The expected answer is a bare count of the lines in the data below that contain "Marine".
[[ Input records, beginning ]]
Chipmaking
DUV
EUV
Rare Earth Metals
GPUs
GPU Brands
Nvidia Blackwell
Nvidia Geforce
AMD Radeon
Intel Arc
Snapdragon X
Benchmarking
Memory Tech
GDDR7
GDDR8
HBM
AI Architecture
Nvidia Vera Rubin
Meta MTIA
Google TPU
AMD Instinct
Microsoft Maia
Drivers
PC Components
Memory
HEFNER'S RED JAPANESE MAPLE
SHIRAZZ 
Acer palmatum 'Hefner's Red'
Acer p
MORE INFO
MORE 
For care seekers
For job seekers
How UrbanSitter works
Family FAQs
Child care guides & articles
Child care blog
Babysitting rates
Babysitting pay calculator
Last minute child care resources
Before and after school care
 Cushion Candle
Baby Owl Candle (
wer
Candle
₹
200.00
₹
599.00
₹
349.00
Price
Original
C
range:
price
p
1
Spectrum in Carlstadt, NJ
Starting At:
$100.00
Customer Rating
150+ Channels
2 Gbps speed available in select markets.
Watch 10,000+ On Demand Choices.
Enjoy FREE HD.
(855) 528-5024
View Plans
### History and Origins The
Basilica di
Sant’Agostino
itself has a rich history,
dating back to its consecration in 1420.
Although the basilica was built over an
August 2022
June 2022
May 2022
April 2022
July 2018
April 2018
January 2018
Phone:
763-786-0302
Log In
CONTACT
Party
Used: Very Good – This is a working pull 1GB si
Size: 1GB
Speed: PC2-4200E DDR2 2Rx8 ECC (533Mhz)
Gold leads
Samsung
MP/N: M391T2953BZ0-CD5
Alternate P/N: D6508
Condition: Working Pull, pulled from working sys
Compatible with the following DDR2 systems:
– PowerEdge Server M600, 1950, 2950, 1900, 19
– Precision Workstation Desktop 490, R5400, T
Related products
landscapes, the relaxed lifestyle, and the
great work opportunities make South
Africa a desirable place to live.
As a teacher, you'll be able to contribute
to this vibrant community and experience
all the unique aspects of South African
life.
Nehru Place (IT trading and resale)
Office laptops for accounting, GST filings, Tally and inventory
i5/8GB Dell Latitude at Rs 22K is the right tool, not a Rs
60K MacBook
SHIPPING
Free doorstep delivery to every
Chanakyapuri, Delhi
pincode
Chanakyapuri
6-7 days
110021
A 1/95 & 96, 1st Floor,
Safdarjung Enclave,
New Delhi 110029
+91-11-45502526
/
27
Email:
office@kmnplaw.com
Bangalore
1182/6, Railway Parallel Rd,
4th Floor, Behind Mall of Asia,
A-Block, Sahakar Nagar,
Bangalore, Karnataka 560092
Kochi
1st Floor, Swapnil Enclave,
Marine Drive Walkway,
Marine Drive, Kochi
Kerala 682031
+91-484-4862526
[[ Input records, end ]]
→ **Your response**: 2